Para ser sincero, sabemos tanto o tan poco de ellos como de nuestro anterior rival, el Al Ahli. No hay equipos fáciles en la fase eliminatoria y los dos encuentros de la semifinal serán para nosotros una prueba difícil. Pero estamos contentos de jugar el partido de ida fuera, ya que en casa hemos conseguido dos excelentes victorias cuando las hemos necesitado.

¿Quiere decir que emplearán la misma táctica que en los cuartos de final: juego defensivo en la ida para atacar fuerte en el partido de vuelta en casa?
Esa pregunta debería hacérsela a mi entrenador.

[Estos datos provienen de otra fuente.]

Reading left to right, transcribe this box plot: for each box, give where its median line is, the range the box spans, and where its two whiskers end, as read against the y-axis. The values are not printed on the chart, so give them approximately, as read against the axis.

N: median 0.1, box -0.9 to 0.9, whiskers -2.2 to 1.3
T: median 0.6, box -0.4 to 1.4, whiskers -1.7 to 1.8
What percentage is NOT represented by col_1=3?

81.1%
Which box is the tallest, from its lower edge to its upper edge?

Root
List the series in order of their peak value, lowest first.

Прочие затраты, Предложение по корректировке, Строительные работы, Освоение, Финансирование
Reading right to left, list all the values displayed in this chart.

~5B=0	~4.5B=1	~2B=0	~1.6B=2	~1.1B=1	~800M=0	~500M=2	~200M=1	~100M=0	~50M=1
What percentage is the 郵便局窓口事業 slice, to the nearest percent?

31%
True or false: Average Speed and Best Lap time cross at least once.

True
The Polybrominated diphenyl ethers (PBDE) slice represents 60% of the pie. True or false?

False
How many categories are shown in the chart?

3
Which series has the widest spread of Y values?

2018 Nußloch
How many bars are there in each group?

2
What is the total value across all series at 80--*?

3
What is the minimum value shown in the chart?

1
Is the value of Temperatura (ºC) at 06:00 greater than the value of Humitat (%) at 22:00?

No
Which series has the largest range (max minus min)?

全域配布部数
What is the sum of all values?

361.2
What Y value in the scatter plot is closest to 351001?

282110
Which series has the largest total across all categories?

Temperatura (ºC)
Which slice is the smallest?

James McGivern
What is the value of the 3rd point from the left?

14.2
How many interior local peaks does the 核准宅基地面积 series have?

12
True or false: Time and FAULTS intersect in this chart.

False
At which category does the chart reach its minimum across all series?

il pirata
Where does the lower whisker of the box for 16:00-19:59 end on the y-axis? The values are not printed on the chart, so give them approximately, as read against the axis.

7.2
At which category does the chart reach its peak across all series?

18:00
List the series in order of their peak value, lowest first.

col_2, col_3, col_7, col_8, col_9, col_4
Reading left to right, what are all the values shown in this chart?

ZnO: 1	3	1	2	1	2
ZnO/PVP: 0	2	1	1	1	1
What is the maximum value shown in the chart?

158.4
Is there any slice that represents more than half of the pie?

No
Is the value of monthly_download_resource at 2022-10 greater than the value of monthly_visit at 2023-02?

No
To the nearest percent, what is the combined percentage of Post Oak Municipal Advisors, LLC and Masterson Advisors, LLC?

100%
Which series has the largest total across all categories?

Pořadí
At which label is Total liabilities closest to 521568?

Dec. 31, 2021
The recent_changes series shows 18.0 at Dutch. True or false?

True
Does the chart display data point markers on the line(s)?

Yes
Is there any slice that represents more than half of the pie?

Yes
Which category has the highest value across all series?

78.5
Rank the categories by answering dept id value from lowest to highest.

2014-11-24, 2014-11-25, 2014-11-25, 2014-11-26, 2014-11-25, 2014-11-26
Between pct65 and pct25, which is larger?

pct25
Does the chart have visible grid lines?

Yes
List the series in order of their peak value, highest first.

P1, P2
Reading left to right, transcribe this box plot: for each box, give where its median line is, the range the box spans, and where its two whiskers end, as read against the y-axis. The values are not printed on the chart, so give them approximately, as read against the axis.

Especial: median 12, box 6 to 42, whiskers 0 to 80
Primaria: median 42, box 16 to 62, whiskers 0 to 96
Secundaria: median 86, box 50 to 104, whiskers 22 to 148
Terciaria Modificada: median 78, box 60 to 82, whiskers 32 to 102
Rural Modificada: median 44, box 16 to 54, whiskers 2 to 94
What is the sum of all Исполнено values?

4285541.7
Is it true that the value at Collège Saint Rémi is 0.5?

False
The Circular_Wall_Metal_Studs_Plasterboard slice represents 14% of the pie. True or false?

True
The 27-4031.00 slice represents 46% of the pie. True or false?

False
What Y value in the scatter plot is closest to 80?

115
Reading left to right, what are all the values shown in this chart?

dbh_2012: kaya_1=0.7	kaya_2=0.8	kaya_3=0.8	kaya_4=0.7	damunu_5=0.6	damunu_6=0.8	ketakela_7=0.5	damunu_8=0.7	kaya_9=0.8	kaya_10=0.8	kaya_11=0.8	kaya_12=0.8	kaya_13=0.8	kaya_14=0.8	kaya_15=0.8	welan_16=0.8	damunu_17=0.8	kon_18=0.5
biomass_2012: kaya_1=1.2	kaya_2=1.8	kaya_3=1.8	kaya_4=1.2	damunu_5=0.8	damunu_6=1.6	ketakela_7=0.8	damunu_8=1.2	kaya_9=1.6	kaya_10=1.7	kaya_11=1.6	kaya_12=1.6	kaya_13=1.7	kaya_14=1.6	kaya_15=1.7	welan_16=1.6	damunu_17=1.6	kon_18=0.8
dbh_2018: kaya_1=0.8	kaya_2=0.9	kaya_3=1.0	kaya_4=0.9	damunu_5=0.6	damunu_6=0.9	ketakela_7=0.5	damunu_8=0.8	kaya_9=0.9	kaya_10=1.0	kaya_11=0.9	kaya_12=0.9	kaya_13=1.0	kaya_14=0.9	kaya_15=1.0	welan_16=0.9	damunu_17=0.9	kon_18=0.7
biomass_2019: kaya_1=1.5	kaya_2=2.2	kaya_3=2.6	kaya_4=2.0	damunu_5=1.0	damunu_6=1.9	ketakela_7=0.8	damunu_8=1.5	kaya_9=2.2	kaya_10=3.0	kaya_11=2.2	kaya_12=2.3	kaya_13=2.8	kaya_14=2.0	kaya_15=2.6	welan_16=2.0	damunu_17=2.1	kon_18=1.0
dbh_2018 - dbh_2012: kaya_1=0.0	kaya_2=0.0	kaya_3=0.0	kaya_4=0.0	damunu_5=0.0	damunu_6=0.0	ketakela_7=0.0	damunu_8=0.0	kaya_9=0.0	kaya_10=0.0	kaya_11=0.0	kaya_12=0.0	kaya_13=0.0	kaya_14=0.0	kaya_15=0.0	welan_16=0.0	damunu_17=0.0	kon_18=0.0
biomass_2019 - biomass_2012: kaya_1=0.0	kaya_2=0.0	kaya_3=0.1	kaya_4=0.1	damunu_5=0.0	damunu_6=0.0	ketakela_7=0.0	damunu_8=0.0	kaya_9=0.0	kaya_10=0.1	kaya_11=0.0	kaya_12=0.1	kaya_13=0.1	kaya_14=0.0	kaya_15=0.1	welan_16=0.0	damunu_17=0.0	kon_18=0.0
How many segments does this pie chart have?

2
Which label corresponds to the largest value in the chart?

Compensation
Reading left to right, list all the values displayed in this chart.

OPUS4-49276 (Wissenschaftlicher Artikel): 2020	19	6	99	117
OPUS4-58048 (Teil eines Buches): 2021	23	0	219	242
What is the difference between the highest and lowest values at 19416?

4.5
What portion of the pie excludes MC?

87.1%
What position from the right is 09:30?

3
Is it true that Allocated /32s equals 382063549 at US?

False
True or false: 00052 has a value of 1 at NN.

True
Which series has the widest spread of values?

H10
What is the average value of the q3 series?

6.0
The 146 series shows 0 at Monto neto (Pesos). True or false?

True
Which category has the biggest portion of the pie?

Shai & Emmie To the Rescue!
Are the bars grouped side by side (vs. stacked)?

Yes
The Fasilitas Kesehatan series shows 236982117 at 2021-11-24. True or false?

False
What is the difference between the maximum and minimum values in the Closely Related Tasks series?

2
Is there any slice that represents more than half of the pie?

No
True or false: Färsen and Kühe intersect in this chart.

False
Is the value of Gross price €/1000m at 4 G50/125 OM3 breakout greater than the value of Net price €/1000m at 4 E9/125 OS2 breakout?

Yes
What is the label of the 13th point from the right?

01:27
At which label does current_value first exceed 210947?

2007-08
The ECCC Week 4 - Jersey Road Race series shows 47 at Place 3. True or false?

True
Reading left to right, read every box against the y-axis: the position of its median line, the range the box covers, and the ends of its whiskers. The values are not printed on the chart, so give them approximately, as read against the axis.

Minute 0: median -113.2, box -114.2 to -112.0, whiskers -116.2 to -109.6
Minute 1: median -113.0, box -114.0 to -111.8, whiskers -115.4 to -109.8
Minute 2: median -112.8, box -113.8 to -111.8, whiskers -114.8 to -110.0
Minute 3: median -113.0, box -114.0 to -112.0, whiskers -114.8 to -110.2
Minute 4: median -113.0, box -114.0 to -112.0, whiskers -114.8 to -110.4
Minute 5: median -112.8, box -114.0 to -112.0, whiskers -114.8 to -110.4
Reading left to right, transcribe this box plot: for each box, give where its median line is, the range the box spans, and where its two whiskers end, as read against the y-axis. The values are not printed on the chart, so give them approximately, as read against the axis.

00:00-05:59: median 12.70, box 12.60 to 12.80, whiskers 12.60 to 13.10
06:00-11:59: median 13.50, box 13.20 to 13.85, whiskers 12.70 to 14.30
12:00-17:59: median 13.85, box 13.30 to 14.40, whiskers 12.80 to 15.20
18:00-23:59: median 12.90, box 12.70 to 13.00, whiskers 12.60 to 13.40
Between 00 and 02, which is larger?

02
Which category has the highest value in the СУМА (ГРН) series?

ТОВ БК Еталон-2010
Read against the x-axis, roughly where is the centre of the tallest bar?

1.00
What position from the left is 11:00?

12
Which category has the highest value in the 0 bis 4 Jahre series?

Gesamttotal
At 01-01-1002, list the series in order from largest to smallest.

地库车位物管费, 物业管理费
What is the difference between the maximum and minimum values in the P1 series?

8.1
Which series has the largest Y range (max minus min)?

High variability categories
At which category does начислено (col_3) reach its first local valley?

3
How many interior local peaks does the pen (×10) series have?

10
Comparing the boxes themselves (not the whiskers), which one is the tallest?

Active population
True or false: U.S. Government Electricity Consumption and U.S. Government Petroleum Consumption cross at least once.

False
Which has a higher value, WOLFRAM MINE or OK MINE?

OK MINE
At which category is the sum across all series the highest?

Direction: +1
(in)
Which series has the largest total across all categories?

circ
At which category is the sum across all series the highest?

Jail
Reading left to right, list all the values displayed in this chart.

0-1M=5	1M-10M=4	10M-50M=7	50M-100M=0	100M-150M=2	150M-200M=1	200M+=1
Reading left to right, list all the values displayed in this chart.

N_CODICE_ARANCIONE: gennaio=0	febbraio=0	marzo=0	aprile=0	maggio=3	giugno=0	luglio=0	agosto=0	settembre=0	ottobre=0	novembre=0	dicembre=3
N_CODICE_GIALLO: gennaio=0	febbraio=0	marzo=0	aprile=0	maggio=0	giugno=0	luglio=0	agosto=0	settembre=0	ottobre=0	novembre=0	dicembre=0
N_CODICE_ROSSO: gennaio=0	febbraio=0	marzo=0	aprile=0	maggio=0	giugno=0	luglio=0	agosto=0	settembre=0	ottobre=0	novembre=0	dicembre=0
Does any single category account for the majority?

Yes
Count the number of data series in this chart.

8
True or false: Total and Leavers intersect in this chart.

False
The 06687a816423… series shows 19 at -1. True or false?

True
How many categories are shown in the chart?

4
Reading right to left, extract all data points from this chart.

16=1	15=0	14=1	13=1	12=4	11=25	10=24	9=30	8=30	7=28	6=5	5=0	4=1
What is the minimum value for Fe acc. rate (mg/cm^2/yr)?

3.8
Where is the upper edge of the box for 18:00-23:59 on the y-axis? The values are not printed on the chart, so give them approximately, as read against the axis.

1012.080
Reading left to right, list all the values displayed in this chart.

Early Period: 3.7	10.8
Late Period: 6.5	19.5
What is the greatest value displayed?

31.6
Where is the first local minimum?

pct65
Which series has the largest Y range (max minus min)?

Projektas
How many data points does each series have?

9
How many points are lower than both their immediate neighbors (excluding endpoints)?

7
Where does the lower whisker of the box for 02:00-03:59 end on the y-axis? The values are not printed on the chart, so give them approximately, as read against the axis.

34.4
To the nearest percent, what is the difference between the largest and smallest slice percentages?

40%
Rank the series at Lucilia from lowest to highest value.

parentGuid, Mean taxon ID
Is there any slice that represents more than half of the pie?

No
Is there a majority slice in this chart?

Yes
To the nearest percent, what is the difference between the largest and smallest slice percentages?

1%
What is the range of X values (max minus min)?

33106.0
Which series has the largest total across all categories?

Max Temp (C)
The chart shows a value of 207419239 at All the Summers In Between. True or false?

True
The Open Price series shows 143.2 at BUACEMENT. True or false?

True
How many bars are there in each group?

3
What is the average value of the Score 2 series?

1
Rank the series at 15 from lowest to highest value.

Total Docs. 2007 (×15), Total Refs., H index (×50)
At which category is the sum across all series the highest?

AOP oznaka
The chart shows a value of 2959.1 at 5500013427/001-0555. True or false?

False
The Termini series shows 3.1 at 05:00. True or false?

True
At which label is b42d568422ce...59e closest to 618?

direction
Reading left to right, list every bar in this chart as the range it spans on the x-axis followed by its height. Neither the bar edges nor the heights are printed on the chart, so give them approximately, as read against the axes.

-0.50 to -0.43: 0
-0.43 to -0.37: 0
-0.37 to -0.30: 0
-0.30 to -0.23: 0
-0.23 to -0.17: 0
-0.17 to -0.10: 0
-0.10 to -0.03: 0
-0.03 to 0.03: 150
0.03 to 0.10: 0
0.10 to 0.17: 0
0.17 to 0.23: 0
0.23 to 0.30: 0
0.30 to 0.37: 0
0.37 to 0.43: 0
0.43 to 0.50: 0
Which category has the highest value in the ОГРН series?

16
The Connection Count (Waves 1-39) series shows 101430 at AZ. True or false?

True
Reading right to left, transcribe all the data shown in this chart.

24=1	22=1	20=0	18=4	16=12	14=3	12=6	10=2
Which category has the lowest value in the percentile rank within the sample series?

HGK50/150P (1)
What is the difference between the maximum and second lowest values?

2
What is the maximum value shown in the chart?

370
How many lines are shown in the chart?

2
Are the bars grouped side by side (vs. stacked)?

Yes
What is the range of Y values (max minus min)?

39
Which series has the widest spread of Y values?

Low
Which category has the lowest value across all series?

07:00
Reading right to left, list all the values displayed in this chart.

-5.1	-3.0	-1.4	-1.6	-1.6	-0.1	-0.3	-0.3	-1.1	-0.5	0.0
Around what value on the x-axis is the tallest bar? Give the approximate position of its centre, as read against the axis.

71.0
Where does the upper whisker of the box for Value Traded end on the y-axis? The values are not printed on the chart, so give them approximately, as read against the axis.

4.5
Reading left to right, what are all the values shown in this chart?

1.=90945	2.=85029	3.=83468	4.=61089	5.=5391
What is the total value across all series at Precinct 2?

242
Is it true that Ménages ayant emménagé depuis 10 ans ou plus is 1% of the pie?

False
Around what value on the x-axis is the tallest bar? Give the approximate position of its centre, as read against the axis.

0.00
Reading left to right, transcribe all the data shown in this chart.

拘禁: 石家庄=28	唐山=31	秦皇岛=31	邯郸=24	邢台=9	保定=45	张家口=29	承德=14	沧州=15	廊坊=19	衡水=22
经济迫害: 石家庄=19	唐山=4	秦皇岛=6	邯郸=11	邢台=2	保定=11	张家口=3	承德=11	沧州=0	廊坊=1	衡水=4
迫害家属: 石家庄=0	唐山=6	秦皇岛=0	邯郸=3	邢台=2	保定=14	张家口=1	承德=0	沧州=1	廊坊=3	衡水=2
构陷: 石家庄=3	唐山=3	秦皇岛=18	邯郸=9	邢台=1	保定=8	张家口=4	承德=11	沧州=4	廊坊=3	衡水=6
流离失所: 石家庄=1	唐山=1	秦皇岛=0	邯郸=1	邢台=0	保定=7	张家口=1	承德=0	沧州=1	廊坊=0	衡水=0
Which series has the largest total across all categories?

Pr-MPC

Lo que si le puedo decir es que no deberían subestimarnos. No vamos a rendirnos. Vamos a luchar, independientemente de quién sea nuestro rival.

El Shenzhen es el único equipo chino en semifinales. ¿Cómo se sienten?
Bueno, somos un equipo joven y es nuestro debut en la Liga de Campeones. Sinceramente, no somos el mejor equipo de la Superliga china. No tenemos el respaldo financiero del Shandong Luneng o del Inter Shanghai. Pero tenemos un espíritu luchador y esta fortaleza psicológica nos ha hecho superar muchos retos difíciles. Somos los representantes de nuestro país y nos esforzaremos al cien por cien.

¿Tiene un equipo favorito con el que le gustaría encontrarse en la final? El vigente campeón, el Al Ittihad, derrotó a sus rivales por 8-3.
Ahora mismo sólo pienso en el próximo partido frente al Al Ain. Acuérdese del refrán: "quien mucho abarca poco aprieta".

A sus 26 años, se encuentra en pleno apogeo de sus cualidades físicas. ¿Cuál es su meta como futbolista?
Mi sueño, y creo que el de todos los jugadores, es representar a mi país en la fase final de la Copa Mundial de la FIFA. No lograr la clasificación para Alemania 2006 nos ha dejado un amargo sabor de boca, pero estamos seguros de que lo conseguiremos la próxima vez.